# TEXT
In his speech to the UN last year, Zelenskyy urged world leaders to “wake up” and face the daunting challenges his and other countries are facing, but the world marched into an even bigger, deadlier conflict, eyes wide open.
What’s to become of this war will have huge ramifications not only for Ukraine, but the world over. And it may fall upon the Turkish President Recep Tayyip Erdogan and French President Emmanuel Macron, who have closely engaged both sides since the Russian invasion, to put forward a proposal on how to end it. Their speeches at the UN may signal the viability of a solution.
Many world leaders would like to see the conflict resolved quickly so that the UN may refocus its attention on other urgent issues, including Yemen, Libya, Afghanistan, Syria, Mali and Palestine.
The Russian war in Ukraine has already dominated the agenda of the UN Security Council (UNSC) and left no space for other urgent issues that require international attention. While the UNSC has made some progress on the diplomatic or humanitarian fronts in Libya, Yemen and Mali, it has failed miserably in Ukraine, as the world powers continue to use its platform to score points against each other.
Expect more of the same this week, as dozens of world leaders in love with the sound of their own voices turn the “high-level debate” into low-level diatribe, boast of their achievements, or blame others for their failures. Their speeches will contain lofty language and alarmist expressions about the planet’s future, but will only pay lip service to remedies, responsibilities and commitments.

Chart interpretation exercises:
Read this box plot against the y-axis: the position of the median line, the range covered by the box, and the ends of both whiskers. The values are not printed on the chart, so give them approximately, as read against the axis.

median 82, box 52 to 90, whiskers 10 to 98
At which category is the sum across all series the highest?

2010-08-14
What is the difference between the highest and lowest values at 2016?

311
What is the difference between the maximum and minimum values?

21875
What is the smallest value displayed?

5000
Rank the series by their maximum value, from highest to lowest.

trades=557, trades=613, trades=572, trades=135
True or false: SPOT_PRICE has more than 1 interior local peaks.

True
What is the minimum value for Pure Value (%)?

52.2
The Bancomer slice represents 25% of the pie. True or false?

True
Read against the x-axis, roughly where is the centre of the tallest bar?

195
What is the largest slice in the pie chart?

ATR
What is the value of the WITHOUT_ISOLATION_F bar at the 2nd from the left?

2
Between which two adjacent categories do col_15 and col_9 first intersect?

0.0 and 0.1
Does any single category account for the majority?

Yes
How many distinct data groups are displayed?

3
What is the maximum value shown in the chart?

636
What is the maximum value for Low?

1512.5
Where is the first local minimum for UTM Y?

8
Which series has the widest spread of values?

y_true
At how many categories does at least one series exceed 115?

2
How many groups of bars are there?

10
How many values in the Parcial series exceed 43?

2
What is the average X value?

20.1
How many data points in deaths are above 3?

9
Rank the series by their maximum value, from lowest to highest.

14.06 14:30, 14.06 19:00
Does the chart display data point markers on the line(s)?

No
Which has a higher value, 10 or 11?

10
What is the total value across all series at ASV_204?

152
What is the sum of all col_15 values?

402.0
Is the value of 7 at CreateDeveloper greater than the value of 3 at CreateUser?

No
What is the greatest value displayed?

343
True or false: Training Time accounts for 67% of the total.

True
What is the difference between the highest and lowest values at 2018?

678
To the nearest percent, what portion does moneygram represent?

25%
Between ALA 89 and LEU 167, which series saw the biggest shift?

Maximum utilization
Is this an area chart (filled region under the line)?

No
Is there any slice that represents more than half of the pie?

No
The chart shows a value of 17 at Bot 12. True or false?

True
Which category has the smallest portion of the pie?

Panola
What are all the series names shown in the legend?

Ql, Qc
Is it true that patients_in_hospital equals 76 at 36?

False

# EXPLORE THE MATERIAL
(a) Decide whether each statement agrees with the commentary, answering yes or no and quoting the words that settle it: (i) Zelenskyy told world leaders at the UN last year to “wake up.” (ii) The UN Security Council has made progress on Ukraine. (iii) Erdogan and Macron have closely engaged both sides since the Russian invasion.
(b) According to the commentary, on which fronts has the UN Security Council made some progress in Libya, Yemen and Mali?
(c) Write out the part of the commentary starting at "In his speech" and ending at "eyes wide open.".
The rows stand apart from the commentary and are unrelated to it.

# PER-TASK OUTPUTS
(a)
(i) Yes: "Zelenskyy urged world leaders to “wake up”"
(ii) No: "it has failed miserably in Ukraine"
(iii) Yes: "who have closely engaged both sides since the Russian invasion"

(b) The diplomatic or humanitarian fronts.

(c)
In his speech to the UN last year, Zelenskyy urged world leaders to “wake up” and face the daunting challenges his and other countries are facing, but the world marched into an even bigger, deadlier conflict, eyes wide open.